# Looking for a fixed wheel frame.



## Milkfloat (23 Aug 2018)

i seem to have really got my seatpost stuck in my Holdswortg La Quelda frame, despite trying a lot of different techniques to free it, I have failed.

Therefore, I am looking for a replacement.
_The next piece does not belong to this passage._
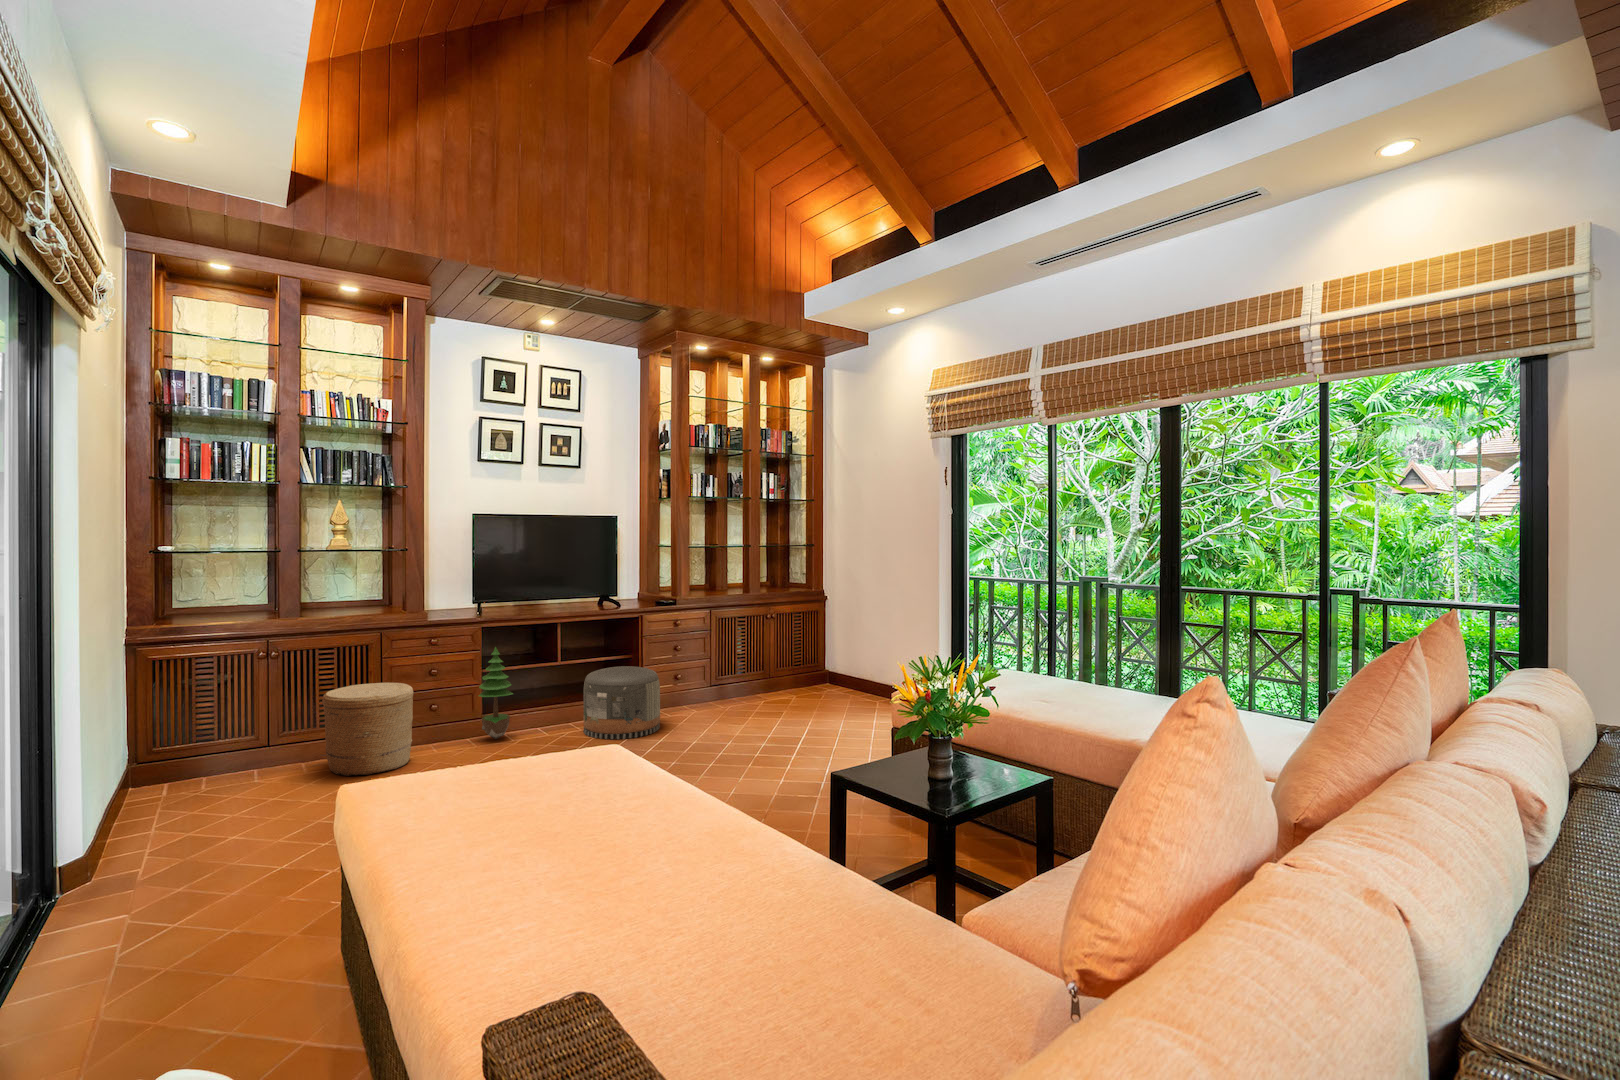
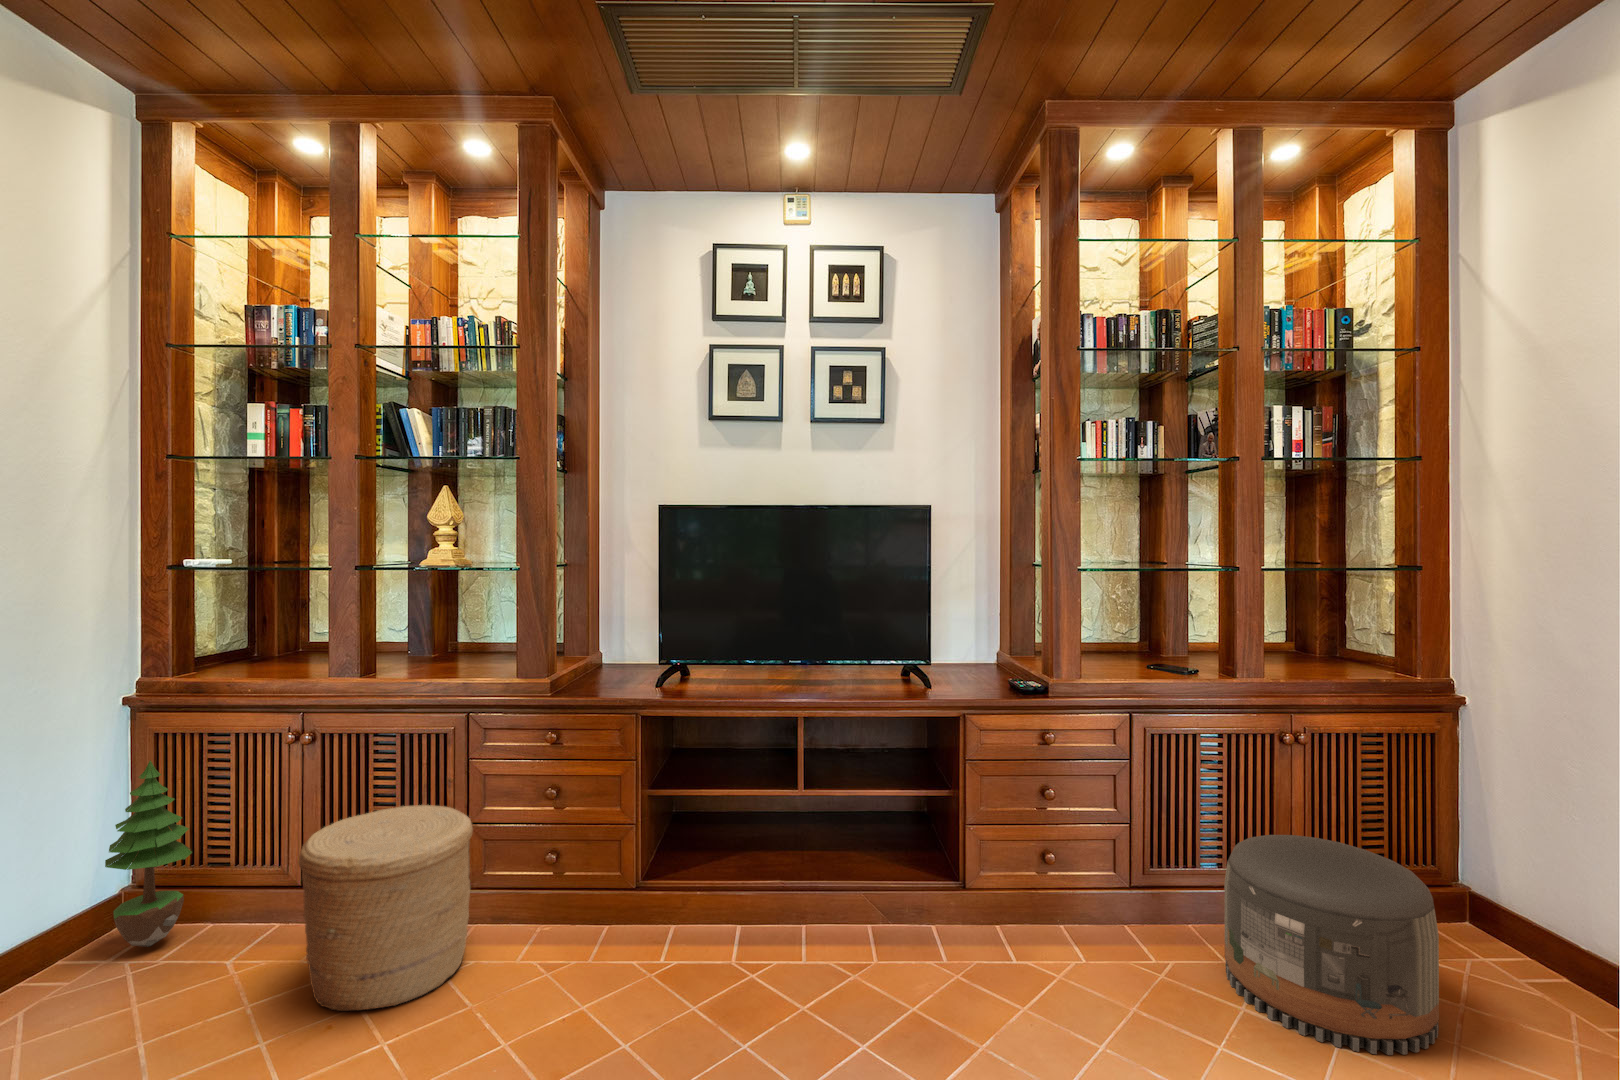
potted tree: present [478,647,513,739] -> present [105,761,192,947]
pouf: present [583,666,660,739] -> present [1224,835,1439,1055]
It needs to be big, 25”, 58cm or above as I am 6’4”. Ideally it would be another La Quelda as it has everything I need; track-ends, drilled for brakes, bottle cage bosses and rack mount.

Anyone got anything suitable hanging around?


----------



## midlife (23 Aug 2018)

There's always the seat post man 

http://theseatpostman.com


----------



## Milkfloat (23 Aug 2018)

midlife said:


> There's always the seat post man
> 
> http://theseatpostman.com



Ideally I won’t have to resort to that, seeing as his charge would be more than I paid for the frameset in the first place


----------



## vickster (23 Aug 2018)

https://www.ebay.co.uk/itm/Raleigh-...832243?hash=item2144102fb3:g:TWgAAOSw8oxawS~h

https://www.ebay.co.uk/itm/Harry-Qu...431129?hash=item4d752e0199:g:l3kAAOSwRRZbGTvj

Any good?


----------



## biggs682 (24 Aug 2018)

@Milkfloat here it is Woodrup Ex track bike single speed


----------



## Milkfloat (24 Aug 2018)

biggs682 said:


> @Milkfloat here it is Woodrup Ex track bike single speed



I really like it, but I think it is too pricy for my needs.


----------



## biggs682 (24 Aug 2018)

Milkfloat said:


> I really like it, but I think it is too pricy for my needs.



it was just a thought


----------



## classic33 (9 Sep 2018)

https://www.cyclechat.net/threads/single-speed-frame-and-wheelset-for-sale.239986/


----------



## Milkfloat (9 Sep 2018)

classic33 said:


> https://www.cyclechat.net/threads/single-speed-frame-and-wheelset-for-sale.239986/


Thanks, I am now off to look for geometry charts.


----------



## Milkfloat (9 Sep 2018)

Rats, too small.


----------